In the customs union known as Benelux, operative since 1948 and consisting of Belgium, the Netherlands, and Luxembourg, customs duties on trade among the three members were abolished, and uniform duties were established on imports from non-member states. In 1951 France, West Germany (now part of the united Federal Republic of Germany), and the Benelux countries joined to form the European Coal and Steel Community. In 1957 these six countries established the European Economic Community, or EEC (now the European Union), aimed at reducing trade barriers among member countries. The EEC was expanded after its creation, with other nations joining the original members. The Communist counterpart to these groups was the Council for Mutual Economic Assistance (COMECON).

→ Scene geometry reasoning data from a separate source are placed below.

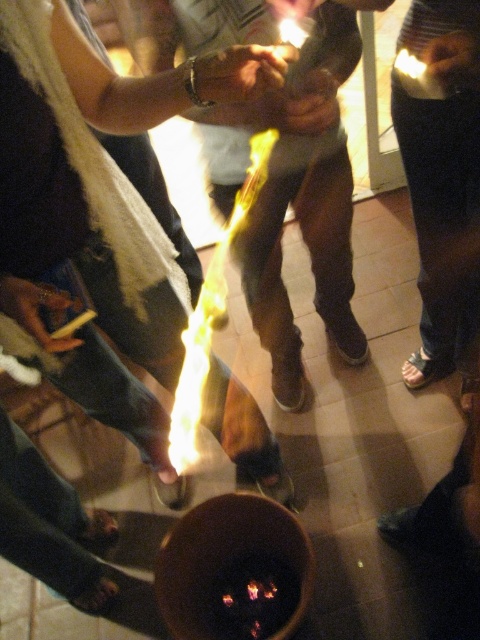
You are a photographer trying to capture the fire at the center of the gathering. You notice two people near the fire. One has matte brown skin at center and another has a matte black hand at center. From your vantage point, which person is closer to the camera?

The matte brown skin at center is closer to the camera because the matte black hand at center is behind it.

You are at a social gathering where there is a fire on the floor. You notice a point marked at coordinates (x=304, y=106). What color is the skin at that point?

The skin at point (x=304, y=106) is matte brown.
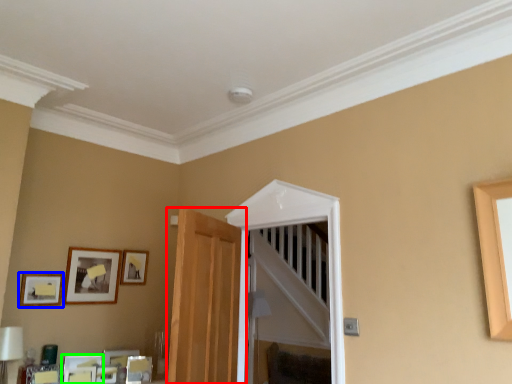
Question: Estimate the real-world distances between objects in this image. Which object is farther from door (highlighted by a red box), picture frame (highlighted by a blue box) or picture frame (highlighted by a green box)?

Choices:
 (A) picture frame
 (B) picture frame

Answer: (A)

Established in 1949, it was dissolved in 1991 as a consequence of the political and economic changes in the Communist world.

Many economists foresee the development of three major trading blocs in the developed world—the EU, the members of the North American Free Trade Agreement (NAFTA), and a Pacific-Asian bloc. Trade within each bloc will be encouraged by the removal of trade restrictions, but difficult negotiations may be required to reduce trade barriers between the trading blocs.

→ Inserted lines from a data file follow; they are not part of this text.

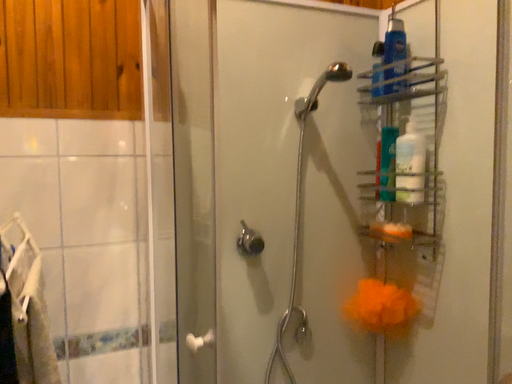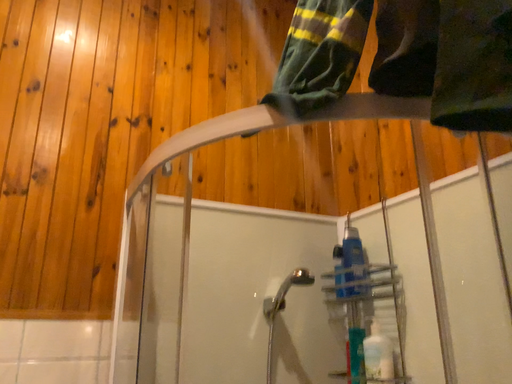
Question: How did the camera likely rotate when shooting the video?

Choices:
 (A) rotated downward
 (B) rotated upward

Answer: (B)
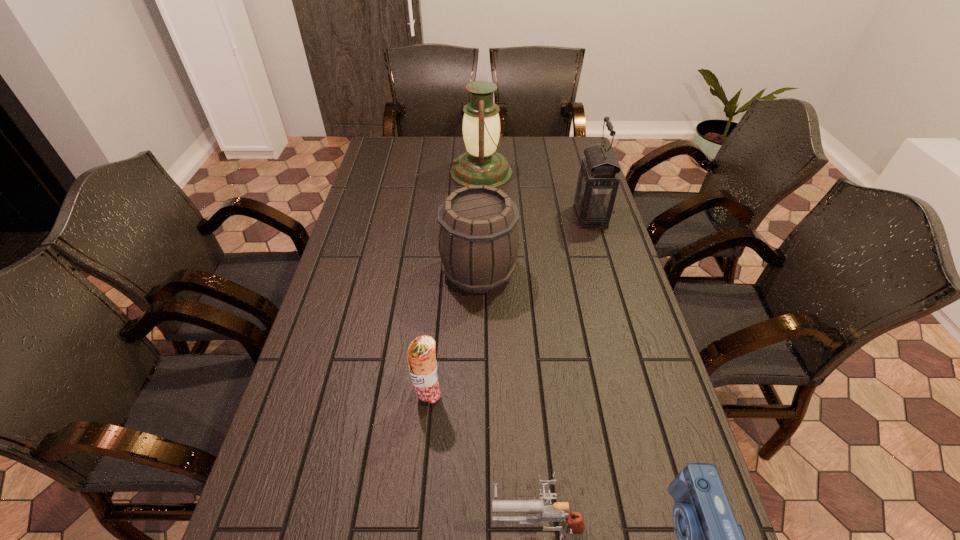
Find the location of `free location located 0.250m with the light compartment facing forward on the left lantern`. free location located 0.250m with the light compartment facing forward on the left lantern is located at coordinates (387, 173).

Where is `free location located 0.260m on the front-facing side of the right lantern`? free location located 0.260m on the front-facing side of the right lantern is located at coordinates (500, 217).

Find the location of a particular element. vacant space located 0.100m on the front-facing side of the right lantern is located at coordinates [545, 217].

Image resolution: width=960 pixels, height=540 pixels. I want to click on vacant region located 0.240m on the front-facing side of the right lantern, so (x=505, y=217).

At what (x,y) coordinates should I click in order to perform the action: click on blank area located on the front of the third farthest object. Please return your answer as a coordinate pair (x, y). The height and width of the screenshot is (540, 960). Looking at the image, I should click on [478, 408].

This screenshot has height=540, width=960. Find the location of `free space located 0.100m on the back of the fourth tallest object`. free space located 0.100m on the back of the fourth tallest object is located at coordinates (432, 351).

Locate an element on the screen. object that is positioned at the far edge is located at coordinates click(x=481, y=164).

The height and width of the screenshot is (540, 960). In order to click on object situated at the right edge in this screenshot , I will do `click(598, 180)`.

Locate an element on the screen. vacant space at the far edge of the desktop is located at coordinates (450, 164).

Find the location of a particular element. The height and width of the screenshot is (540, 960). vacant space at the left edge is located at coordinates (340, 266).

In 2003 the value of world trade was US$9,100 billion. This was more than double the 1994 figure, and between 1965 and 1985 world trade had increased nearly tenfold. Dramatic trade growth occurred in the oil-exporting developing countries in the 1970s and 1980s. Furthermore, world trade continued to increase in the 1980s, driven by economic recovery in the major industrial nations. After a pause in the early 1990s, caused by the recession in Europe and Japan, trade growth resumed in the mid-1990s.

By 1973 existing agreements limiting the rise of one currency’s value in relation to that of another, notably those reached at the Bretton Woods Conference in 1944, had been replaced by floating currency exchange rates. In the 1970s and early 1980s, price competition between trading partners was augmented by the resulting fluctuations in exchange rates. Attempts to manage these have rarely been successful, as shown by the mixed fortunes of the European Exchange Rate Mechanism. In the short run, the depreciation of a nation’s currency makes its exports cheaper and its imports more expensive.

In the 20th century, international trade increased tremendously as a proportion of the world’s total economic activity. It is expected that the trend towards increasing interdependence among national economies will continue into the future, albeit countered by the tendency towards regional blocs, which will make some groups of countries more interdependent than others. There has been much debate on whether the new regional trading communities, such as the Asia-Pacific Economic Cooperation grouping or the Mercosur group of Latin American countries, promote or restrict international trade overall. Evidence so far suggests that, although such groups can inhibit trade with countries outside their circle of mutually preferential arrangements, they can also serve as halfway houses towards broader free trade agreements, unless protectionist interests within the groupings force changes of policy.